Executive Yuan Spokesman Su Jun-pin (蘇俊賓) yesterday dismissed Democratic Progressive Party (DPP) allegations that the Local Government Act (地方制度法) might be used as an instrument to manipulate elections in favor of the Chinese Nationalist Party (KMT).
The legislature cleared the amendment to the Act on Friday, endowing the Executive Yuan with the power to approve or reject plans to merge cities and counties into special municipalities.
If a merger plan is approved by the Executive Yuan, the terms in office of a city or a county’s mayor or commissioner, city or county councilors and village and township mayors would be extended to the expiration date for mayors of special municipalities.
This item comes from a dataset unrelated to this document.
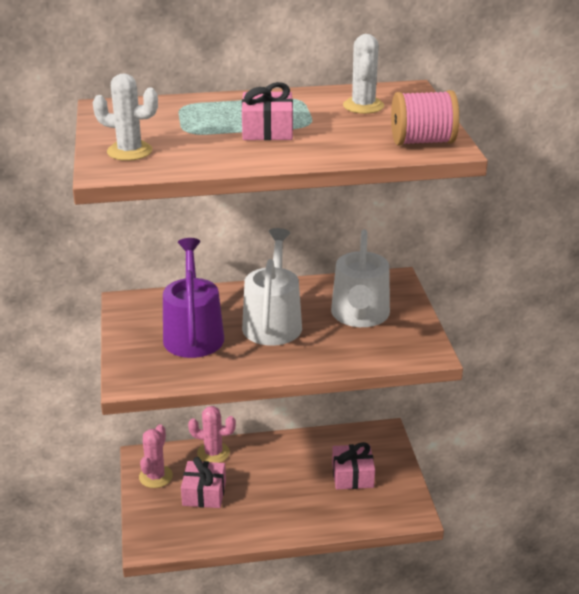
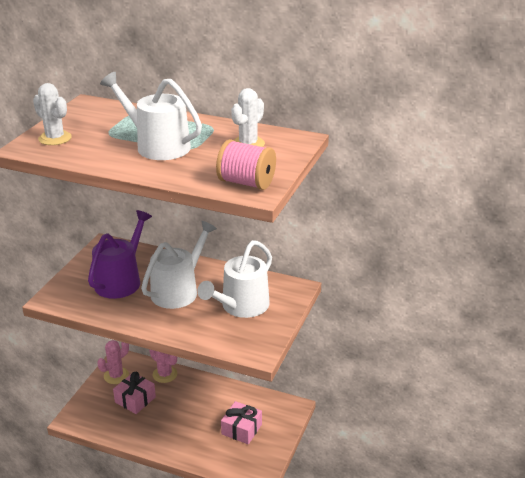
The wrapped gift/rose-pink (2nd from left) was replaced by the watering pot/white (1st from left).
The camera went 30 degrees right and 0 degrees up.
“That would leave too much leeway for political manipulation in the name of advancing mergers between cities and counties and elevating their status,” DPP Legislator Kuan Bi-ling (管碧玲) said yesterday.
The Executive Yuan might approve merger plans in cities and counties where the KMT could lose to the DPP in year-end city mayor and county commissioner elections and where the KMT could encounter difficulty integrating potential candidates in its primaries, she said.
“For example, the Executive Yuan might have Taipei County merge with Taipei City if the KMT cannot dissuade Taipei County Commissioner Chou Hsi-wei (周錫瑋) from running for re-election,” she said.
Chou has fallen far behind former premier Su Tseng-chang (蘇貞昌) of the DPP in opinion polls. Some speculate that he will represent the DPP in elections for the position he previously held for two terms.
On Friday, Chou reiterated his determination to seek a status upgrade of the county and said he would quit politics if Taipei County failed to be upgraded to a special municipality before the merger of Taichung City and Taichung County, which is expected to take place around the end of the year.
In response to Kuan, Su Jun-pin yesterday said he had no idea where the allegations came from, as the DPP had not opposed the amendment to the Act when it was debated in the legislature.
“There will be no political considerations. The Executive Yuan welcomes anyone who wants to examine how it reviews applications for mergers between cities and counties,” Su Jun-pin said.
KMT legislative caucus whip Lin Yi-shih (林益世) also dismissed the allegations, saying that merging cities and counties is not something the Executive Yuan can push through on its own.
“An integration of cities and counties will bring about major changes in local politics, one of which will be a reduction in the number of seats for city councilors and county councilors,” Lin said. “The Executive Yuan cannot make a merger happen without support from local political figures.”
“If the KMT is likely to lose in local elections in a city or a county, a merger of the city or the county with other cities or counties would not ensure that the party would win the election,” he said.